Overview (BAYES REGRESSION command)

BAYES REGRESSION dependent_varname [BY factor_list] [WITH covariate_list] invokes the linear regression procedure, and defines a full model. A single dependent variable is required. BY and WITH are followed by factors and covariates, respectively. At least one factor or covariate is required.

Options

Analysis options
You can specify the significance level for computing credible intervals, the tolerance value for numerical methods, and the maximum number of iterations the AGL method can go through in its computations.
Model design
You can specify the model design for the analysis, which includes regression weights, categorical variables, scale variables
Bayesian analysis method
You can specify POSTERIOR, BAYESFACTOR, or BOTH.
Bayes factor settings
You can specify the approach that is used to estimate the Bayes factor.
Prior distribution settings
You can specify REFERENCE and CONJUGATE prior distribution settings, as well as define shape parameters, scale parameters, mean vector, and lower triangle values in the variance-covariance matrix for the multivariate normal prior.
Regressors
You can specify an observed vector with the values for the regressors.
Statistics to be scored
You can specify the statistics to be scored for the Bayesian prediction distribution.
PMML file generation
You can specify a target file to generate the PMML file.
Output plots
You can control the plots that are output including:
  • Covariates to be plotted
  • Factors to be plotted
  • Maximum factor levels to be plotted
  • Plot intercept term
  • Plot variance of errors
  • Plot the predictive distribution
F-tests
You can invoke (partial) F-tests.

Basic specification

  • BAYES REGRESSION dependent_varname [BY factor_list] [WITH covariate_list] invokes the linear regression procedure, and defines a full model.

Subcommand order

  • The subcommands can be named in any order.

Syntax rules

  • Only one regression weight variable is allowed.
  • The specified FACTORS must be a subset of factor_list.
  • The specified COVARIATES must be a subset of covariate_list.
  • BAYESPRED can be TRUE if values are specified for REGRESSORS.
  • VARIABLES must be a subset of COVARIATES and FACTORS.
  • INTERCEPT must be TRUE when VARIABLES is empty.
——
__Task brief__:
Do these statements agree with the BAYES REGRESSION overview above? Answer yes or no for each, and quote the deciding words.
1. The subcommands must be given in a fixed order.
2. More than one regression weight variable may be specified.
3. At least one factor or covariate is required.

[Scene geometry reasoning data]
——
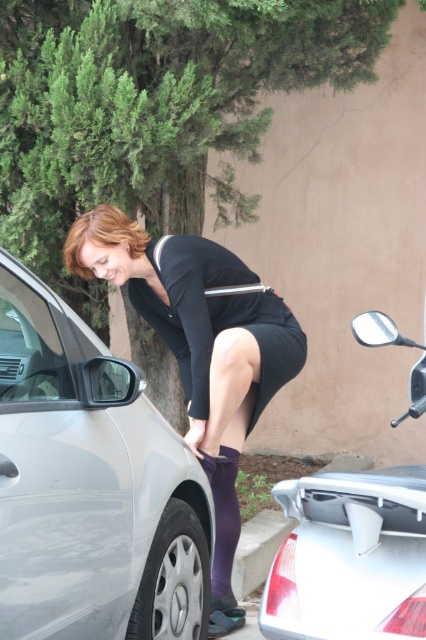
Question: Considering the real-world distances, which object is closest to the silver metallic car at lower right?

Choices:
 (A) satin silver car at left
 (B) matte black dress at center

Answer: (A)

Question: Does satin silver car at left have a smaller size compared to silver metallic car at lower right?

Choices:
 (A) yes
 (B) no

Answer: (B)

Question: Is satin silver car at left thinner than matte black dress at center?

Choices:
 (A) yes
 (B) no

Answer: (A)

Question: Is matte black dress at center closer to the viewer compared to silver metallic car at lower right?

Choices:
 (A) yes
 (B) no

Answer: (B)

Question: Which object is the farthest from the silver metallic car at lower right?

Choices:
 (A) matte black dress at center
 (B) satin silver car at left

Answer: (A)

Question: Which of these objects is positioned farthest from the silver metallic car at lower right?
——
__Answer box__:
1. No: "The subcommands can be named in any order."
2. No: "Only one regression weight variable is allowed."
3. Yes: "At least one factor or covariate is required."